Continue the passage on wood modification from where it stops, writing the next part in the same style.

Reading text:
# # #

Wood modification is split into three main categories: thermal; chemical and impregnation. Wood is modified to improve resistance to decay of low durability timber. This process may also improve dimensional stability, mechanical properties & appearance. Check with the product supplier for how the modified wood products could be expected to perform and whether it is suitable for its intended use.
Heat treatment involves heating wood to temperatures of more than 200°C without the presence of oxygen, causing the chemical makeup of the wood to alter. Products include ThermoWood® Redwood and ThermoWood® Radiata Pine.
Chemical modification involves the impregnation of permeable species of wood with chemicals that react with water binding cells. Products include Accoya®, Tricoya® and Kebony®. Accoya® uses a process known as acetylation, which alters the cell structure of the wood, reducing its ability to absorb water. This results in good dimensional stability and ‘Class 1’ durability. Corrosion-proof, good quality stainless steel fastenings should be used with these products and the timber properly sealed as per the manufacturer’s instructions.

# # #

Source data
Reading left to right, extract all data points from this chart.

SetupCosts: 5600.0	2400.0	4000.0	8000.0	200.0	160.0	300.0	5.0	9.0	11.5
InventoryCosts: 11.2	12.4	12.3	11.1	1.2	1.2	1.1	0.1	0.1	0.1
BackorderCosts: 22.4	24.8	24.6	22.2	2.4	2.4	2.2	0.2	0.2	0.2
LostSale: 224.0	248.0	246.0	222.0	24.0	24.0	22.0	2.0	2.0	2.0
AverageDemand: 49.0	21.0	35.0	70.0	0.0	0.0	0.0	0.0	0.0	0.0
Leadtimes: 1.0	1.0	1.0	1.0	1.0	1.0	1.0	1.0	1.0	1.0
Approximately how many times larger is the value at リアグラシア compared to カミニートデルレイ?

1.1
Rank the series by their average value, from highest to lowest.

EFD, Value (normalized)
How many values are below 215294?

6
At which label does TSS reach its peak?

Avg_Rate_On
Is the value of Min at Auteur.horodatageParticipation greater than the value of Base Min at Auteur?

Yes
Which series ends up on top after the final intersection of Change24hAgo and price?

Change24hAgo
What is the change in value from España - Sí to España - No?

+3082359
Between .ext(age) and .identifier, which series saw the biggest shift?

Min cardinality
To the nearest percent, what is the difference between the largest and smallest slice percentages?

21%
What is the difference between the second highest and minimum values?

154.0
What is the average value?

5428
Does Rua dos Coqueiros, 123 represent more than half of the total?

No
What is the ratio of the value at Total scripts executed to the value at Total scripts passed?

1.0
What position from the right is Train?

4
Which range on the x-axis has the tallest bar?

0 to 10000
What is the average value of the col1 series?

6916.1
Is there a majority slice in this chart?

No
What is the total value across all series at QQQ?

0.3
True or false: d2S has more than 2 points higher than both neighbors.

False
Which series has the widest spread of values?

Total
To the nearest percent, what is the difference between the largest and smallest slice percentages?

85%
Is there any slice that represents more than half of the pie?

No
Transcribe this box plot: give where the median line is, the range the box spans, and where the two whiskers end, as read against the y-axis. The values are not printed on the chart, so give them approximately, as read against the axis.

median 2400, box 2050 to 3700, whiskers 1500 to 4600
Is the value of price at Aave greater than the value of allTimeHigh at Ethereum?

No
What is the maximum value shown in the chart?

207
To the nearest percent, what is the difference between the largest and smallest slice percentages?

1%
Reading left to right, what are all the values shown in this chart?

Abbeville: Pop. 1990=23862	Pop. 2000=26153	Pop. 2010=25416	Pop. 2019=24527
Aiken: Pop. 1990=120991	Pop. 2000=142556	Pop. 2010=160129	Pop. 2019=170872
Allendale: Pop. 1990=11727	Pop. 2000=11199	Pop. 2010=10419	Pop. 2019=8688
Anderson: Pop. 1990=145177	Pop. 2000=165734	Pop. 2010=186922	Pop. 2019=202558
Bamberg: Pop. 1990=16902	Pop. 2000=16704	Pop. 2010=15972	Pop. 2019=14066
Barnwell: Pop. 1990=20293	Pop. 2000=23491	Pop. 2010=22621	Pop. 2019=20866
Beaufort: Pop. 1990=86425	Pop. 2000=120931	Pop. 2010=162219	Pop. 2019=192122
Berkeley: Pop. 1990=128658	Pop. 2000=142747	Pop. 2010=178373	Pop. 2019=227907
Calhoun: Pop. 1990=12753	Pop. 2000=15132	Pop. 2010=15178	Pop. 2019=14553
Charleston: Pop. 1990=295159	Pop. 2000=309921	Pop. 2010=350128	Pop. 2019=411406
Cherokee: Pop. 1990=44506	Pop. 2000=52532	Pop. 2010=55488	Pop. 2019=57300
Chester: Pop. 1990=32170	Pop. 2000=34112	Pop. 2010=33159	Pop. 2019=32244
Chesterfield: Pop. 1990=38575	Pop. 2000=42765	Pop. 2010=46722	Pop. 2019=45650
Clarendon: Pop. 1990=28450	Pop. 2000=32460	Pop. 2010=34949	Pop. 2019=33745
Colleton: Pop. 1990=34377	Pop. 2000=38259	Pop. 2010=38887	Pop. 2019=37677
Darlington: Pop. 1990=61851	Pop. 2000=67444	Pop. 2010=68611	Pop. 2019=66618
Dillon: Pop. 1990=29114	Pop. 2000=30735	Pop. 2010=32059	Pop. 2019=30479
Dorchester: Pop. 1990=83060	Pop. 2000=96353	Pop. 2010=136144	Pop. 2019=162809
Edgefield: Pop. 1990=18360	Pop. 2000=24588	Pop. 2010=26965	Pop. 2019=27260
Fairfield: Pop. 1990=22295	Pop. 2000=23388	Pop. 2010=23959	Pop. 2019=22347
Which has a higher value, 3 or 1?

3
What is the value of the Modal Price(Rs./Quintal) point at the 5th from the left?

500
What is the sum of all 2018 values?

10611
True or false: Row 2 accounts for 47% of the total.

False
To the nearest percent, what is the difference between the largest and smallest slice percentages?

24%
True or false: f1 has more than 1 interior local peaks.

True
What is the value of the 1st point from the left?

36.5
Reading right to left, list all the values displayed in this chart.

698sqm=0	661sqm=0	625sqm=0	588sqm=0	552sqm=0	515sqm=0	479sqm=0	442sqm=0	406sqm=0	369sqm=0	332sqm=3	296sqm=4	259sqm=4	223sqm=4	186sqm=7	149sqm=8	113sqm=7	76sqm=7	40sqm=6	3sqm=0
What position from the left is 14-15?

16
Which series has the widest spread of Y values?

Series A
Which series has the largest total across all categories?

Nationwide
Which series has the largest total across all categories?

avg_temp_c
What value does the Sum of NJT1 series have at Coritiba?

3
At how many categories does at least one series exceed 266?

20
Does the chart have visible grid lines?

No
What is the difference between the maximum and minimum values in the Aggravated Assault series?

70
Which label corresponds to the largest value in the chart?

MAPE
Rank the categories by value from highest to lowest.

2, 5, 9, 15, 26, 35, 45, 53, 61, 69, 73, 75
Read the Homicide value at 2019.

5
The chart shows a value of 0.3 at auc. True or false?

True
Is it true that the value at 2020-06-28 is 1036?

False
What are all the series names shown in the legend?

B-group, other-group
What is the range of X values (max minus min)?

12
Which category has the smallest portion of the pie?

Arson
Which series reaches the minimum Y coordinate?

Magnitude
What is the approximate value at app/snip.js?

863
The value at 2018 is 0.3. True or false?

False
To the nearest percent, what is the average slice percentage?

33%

# # #

Output for this exercise:
Impregnation. Wood is impregnated with chemicals under pressure. These compounds bind together and fill the voids that are usually filled with air in the dry wood. This results in an increase in both the density and hardness of the treated timber by introducing small molecular compounds into the wood structure.
Preservative and coating systems
Joinery manufacturers should always check with their coatings suppliers to ensure that they use a compatible preservative and coating system in regarding to their selection of timber species and should include relevant advice in their ‘Care and Maintenance’ instructions for their customers, ensuring that any maintenance work done to the timber joinery throughout its lifespan is of a compatible and suitable specification.
New joinery should ideally be supplied to site fully factory finished & glazed. Some factory finished, opaque coatings can provide 8-10 years of durability depending on process employed, timber species, profile design, elimination of sharp edges and also subject to exposure conditions and frequency of maintenance.
Where putty glazing is required (single glass panes) site decoration may be necessary in order to allow the putty to cure.
Timber selection has a significant impact on durability. Species with good dimensional stability, resistance to cupping and to surface checking will have an extended service life and require less maintenance.
Translucent coatings (stains) have a reduced service life (typically 3 to 5 years) due to UV (sunlight) degradation. The lower (lighter) the pigment the quicker the coating is likely to breakdown.
Dark colour coatings (i.e., blacks) will have high heat absorption in direct sunlight. This can cause resin to bleed and surface checking problems.
Oil and wax finishes require a high level and frequent maintenance.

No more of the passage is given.